Provided material >>
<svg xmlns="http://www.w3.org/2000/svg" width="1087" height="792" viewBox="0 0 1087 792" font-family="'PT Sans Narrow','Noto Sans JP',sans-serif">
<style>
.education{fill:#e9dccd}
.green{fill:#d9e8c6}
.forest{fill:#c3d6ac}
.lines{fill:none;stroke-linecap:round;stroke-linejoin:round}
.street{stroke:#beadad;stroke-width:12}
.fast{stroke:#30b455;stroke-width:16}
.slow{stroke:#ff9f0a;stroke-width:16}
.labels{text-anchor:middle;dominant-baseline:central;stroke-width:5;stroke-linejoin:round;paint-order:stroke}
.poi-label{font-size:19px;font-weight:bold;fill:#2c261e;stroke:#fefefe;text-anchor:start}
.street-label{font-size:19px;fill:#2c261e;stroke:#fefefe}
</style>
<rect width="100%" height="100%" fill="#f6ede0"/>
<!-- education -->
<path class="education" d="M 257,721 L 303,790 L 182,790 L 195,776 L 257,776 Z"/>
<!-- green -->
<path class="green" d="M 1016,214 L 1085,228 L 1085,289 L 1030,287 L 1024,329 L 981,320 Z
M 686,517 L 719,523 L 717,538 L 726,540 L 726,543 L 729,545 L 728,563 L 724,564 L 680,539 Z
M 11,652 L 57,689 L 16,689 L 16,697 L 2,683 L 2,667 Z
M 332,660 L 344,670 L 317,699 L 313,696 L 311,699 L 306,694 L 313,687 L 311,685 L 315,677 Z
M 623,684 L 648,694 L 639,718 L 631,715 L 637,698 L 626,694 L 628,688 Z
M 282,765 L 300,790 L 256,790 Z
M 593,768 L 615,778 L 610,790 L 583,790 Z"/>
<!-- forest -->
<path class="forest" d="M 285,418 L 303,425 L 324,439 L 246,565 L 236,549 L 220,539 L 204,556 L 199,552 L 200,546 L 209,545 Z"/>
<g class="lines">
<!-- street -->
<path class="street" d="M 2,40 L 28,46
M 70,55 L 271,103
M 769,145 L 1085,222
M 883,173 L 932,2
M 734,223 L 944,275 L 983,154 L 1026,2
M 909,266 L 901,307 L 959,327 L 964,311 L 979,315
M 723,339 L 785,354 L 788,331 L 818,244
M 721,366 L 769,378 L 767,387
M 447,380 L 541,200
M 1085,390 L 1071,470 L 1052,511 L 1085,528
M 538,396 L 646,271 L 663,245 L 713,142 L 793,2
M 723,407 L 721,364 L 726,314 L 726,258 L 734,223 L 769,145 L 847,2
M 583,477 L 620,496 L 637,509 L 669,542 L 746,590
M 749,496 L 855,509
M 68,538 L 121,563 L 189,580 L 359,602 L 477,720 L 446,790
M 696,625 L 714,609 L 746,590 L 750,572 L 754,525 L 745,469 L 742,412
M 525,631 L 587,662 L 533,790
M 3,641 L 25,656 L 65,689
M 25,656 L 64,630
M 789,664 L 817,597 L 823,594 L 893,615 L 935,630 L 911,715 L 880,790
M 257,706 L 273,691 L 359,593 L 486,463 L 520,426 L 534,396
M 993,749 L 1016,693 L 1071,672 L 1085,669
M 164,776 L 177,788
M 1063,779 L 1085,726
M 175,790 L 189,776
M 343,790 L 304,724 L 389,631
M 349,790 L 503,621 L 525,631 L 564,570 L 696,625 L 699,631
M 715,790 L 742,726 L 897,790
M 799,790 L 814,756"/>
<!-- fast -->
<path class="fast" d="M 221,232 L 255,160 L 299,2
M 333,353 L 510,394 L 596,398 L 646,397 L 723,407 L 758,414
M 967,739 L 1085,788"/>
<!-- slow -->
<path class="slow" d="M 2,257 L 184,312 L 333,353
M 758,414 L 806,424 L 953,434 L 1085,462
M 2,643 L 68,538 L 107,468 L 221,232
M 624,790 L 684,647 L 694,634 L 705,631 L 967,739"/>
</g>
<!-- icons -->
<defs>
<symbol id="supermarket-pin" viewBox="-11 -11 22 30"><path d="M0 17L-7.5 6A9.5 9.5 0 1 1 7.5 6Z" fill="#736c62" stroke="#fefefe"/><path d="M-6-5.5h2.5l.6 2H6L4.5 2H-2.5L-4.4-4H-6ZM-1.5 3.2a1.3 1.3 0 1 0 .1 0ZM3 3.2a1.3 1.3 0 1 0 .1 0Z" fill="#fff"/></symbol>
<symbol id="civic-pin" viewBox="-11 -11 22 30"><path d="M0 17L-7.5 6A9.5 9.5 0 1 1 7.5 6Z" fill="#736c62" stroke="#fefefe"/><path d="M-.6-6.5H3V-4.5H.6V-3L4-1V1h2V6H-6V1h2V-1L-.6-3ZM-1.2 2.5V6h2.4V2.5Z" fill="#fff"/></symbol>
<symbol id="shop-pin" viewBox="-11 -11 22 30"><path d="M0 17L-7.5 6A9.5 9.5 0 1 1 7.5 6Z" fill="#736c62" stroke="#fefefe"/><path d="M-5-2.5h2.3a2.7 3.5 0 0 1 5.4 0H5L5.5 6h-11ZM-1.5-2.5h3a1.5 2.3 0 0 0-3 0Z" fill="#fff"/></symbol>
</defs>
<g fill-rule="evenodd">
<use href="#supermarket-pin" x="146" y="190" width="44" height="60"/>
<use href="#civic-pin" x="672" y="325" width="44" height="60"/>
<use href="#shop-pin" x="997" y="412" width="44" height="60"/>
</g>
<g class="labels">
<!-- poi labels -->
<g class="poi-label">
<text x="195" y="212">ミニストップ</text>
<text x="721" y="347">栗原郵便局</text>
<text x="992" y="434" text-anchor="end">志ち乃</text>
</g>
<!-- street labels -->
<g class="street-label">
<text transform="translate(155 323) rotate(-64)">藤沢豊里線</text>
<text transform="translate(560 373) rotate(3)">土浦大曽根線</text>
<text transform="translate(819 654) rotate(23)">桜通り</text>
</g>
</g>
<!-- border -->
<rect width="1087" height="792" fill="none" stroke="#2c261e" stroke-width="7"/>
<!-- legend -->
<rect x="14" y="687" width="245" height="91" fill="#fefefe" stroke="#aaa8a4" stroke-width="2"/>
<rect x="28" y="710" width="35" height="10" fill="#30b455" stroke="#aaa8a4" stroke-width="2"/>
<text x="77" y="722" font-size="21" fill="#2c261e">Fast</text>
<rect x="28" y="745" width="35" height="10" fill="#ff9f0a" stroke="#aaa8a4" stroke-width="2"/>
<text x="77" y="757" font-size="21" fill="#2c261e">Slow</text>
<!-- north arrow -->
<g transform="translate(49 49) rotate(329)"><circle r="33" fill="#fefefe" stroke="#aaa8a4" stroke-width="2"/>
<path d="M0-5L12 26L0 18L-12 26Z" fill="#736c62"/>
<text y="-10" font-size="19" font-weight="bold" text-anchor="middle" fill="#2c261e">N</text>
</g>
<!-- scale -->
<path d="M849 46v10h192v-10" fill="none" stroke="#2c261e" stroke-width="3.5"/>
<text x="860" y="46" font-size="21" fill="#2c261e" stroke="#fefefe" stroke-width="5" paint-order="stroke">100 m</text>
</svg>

Work instruction >> Copy every record exactly as presented.

Final answer >>
<svg xmlns="http://www.w3.org/2000/svg" width="1087" height="792" viewBox="0 0 1087 792" font-family="'PT Sans Narrow','Noto Sans JP',sans-serif">
<style>
.education{fill:#e9dccd}
.green{fill:#d9e8c6}
.forest{fill:#c3d6ac}
.lines{fill:none;stroke-linecap:round;stroke-linejoin:round}
.street{stroke:#beadad;stroke-width:12}
.fast{stroke:#30b455;stroke-width:16}
.slow{stroke:#ff9f0a;stroke-width:16}
.labels{text-anchor:middle;dominant-baseline:central;stroke-width:5;stroke-linejoin:round;paint-order:stroke}
.poi-label{font-size:19px;font-weight:bold;fill:#2c261e;stroke:#fefefe;text-anchor:start}
.street-label{font-size:19px;fill:#2c261e;stroke:#fefefe}
</style>
<rect width="100%" height="100%" fill="#f6ede0"/>
<!-- education -->
<path class="education" d="M 257,721 L 303,790 L 182,790 L 195,776 L 257,776 Z"/>
<!-- green -->
<path class="green" d="M 1016,214 L 1085,228 L 1085,289 L 1030,287 L 1024,329 L 981,320 Z
M 686,517 L 719,523 L 717,538 L 726,540 L 726,543 L 729,545 L 728,563 L 724,564 L 680,539 Z
M 11,652 L 57,689 L 16,689 L 16,697 L 2,683 L 2,667 Z
M 332,660 L 344,670 L 317,699 L 313,696 L 311,699 L 306,694 L 313,687 L 311,685 L 315,677 Z
M 623,684 L 648,694 L 639,718 L 631,715 L 637,698 L 626,694 L 628,688 Z
M 282,765 L 300,790 L 256,790 Z
M 593,768 L 615,778 L 610,790 L 583,790 Z"/>
<!-- forest -->
<path class="forest" d="M 285,418 L 303,425 L 324,439 L 246,565 L 236,549 L 220,539 L 204,556 L 199,552 L 200,546 L 209,545 Z"/>
<g class="lines">
<!-- street -->
<path class="street" d="M 2,40 L 28,46
M 70,55 L 271,103
M 769,145 L 1085,222
M 883,173 L 932,2
M 734,223 L 944,275 L 983,154 L 1026,2
M 909,266 L 901,307 L 959,327 L 964,311 L 979,315
M 723,339 L 785,354 L 788,331 L 818,244
M 721,366 L 769,378 L 767,387
M 447,380 L 541,200
M 1085,390 L 1071,470 L 1052,511 L 1085,528
M 538,396 L 646,271 L 663,245 L 713,142 L 793,2
M 723,407 L 721,364 L 726,314 L 726,258 L 734,223 L 769,145 L 847,2
M 583,477 L 620,496 L 637,509 L 669,542 L 746,590
M 749,496 L 855,509
M 68,538 L 121,563 L 189,580 L 359,602 L 477,720 L 446,790
M 696,625 L 714,609 L 746,590 L 750,572 L 754,525 L 745,469 L 742,412
M 525,631 L 587,662 L 533,790
M 3,641 L 25,656 L 65,689
M 25,656 L 64,630
M 789,664 L 817,597 L 823,594 L 893,615 L 935,630 L 911,715 L 880,790
M 257,706 L 273,691 L 359,593 L 486,463 L 520,426 L 534,396
M 993,749 L 1016,693 L 1071,672 L 1085,669
M 164,776 L 177,788
M 1063,779 L 1085,726
M 175,790 L 189,776
M 343,790 L 304,724 L 389,631
M 349,790 L 503,621 L 525,631 L 564,570 L 696,625 L 699,631
M 715,790 L 742,726 L 897,790
M 799,790 L 814,756"/>
<!-- fast -->
<path class="fast" d="M 221,232 L 255,160 L 299,2
M 333,353 L 510,394 L 596,398 L 646,397 L 723,407 L 758,414
M 967,739 L 1085,788"/>
<!-- slow -->
<path class="slow" d="M 2,257 L 184,312 L 333,353
M 758,414 L 806,424 L 953,434 L 1085,462
M 2,643 L 68,538 L 107,468 L 221,232
M 624,790 L 684,647 L 694,634 L 705,631 L 967,739"/>
</g>
<!-- icons -->
<defs>
<symbol id="supermarket-pin" viewBox="-11 -11 22 30"><path d="M0 17L-7.5 6A9.5 9.5 0 1 1 7.5 6Z" fill="#736c62" stroke="#fefefe"/><path d="M-6-5.5h2.5l.6 2H6L4.5 2H-2.5L-4.4-4H-6ZM-1.5 3.2a1.3 1.3 0 1 0 .1 0ZM3 3.2a1.3 1.3 0 1 0 .1 0Z" fill="#fff"/></symbol>
<symbol id="civic-pin" viewBox="-11 -11 22 30"><path d="M0 17L-7.5 6A9.5 9.5 0 1 1 7.5 6Z" fill="#736c62" stroke="#fefefe"/><path d="M-.6-6.5H3V-4.5H.6V-3L4-1V1h2V6H-6V1h2V-1L-.6-3ZM-1.2 2.5V6h2.4V2.5Z" fill="#fff"/></symbol>
<symbol id="shop-pin" viewBox="-11 -11 22 30"><path d="M0 17L-7.5 6A9.5 9.5 0 1 1 7.5 6Z" fill="#736c62" stroke="#fefefe"/><path d="M-5-2.5h2.3a2.7 3.5 0 0 1 5.4 0H5L5.5 6h-11ZM-1.5-2.5h3a1.5 2.3 0 0 0-3 0Z" fill="#fff"/></symbol>
</defs>
<g fill-rule="evenodd">
<use href="#supermarket-pin" x="146" y="190" width="44" height="60"/>
<use href="#civic-pin" x="672" y="325" width="44" height="60"/>
<use href="#shop-pin" x="997" y="412" width="44" height="60"/>
</g>
<g class="labels">
<!-- poi labels -->
<g class="poi-label">
<text x="195" y="212">ミニストップ</text>
<text x="721" y="347">栗原郵便局</text>
<text x="992" y="434" text-anchor="end">志ち乃</text>
</g>
<!-- street labels -->
<g class="street-label">
<text transform="translate(155 323) rotate(-64)">藤沢豊里線</text>
<text transform="translate(560 373) rotate(3)">土浦大曽根線</text>
<text transform="translate(819 654) rotate(23)">桜通り</text>
</g>
</g>
<!-- border -->
<rect width="1087" height="792" fill="none" stroke="#2c261e" stroke-width="7"/>
<!-- legend -->
<rect x="14" y="687" width="245" height="91" fill="#fefefe" stroke="#aaa8a4" stroke-width="2"/>
<rect x="28" y="710" width="35" height="10" fill="#30b455" stroke="#aaa8a4" stroke-width="2"/>
<text x="77" y="722" font-size="21" fill="#2c261e">Fast</text>
<rect x="28" y="745" width="35" height="10" fill="#ff9f0a" stroke="#aaa8a4" stroke-width="2"/>
<text x="77" y="757" font-size="21" fill="#2c261e">Slow</text>
<!-- north arrow -->
<g transform="translate(49 49) rotate(329)"><circle r="33" fill="#fefefe" stroke="#aaa8a4" stroke-width="2"/>
<path d="M0-5L12 26L0 18L-12 26Z" fill="#736c62"/>
<text y="-10" font-size="19" font-weight="bold" text-anchor="middle" fill="#2c261e">N</text>
</g>
<!-- scale -->
<path d="M849 46v10h192v-10" fill="none" stroke="#2c261e" stroke-width="3.5"/>
<text x="860" y="46" font-size="21" fill="#2c261e" stroke="#fefefe" stroke-width="5" paint-order="stroke">100 m</text>
</svg>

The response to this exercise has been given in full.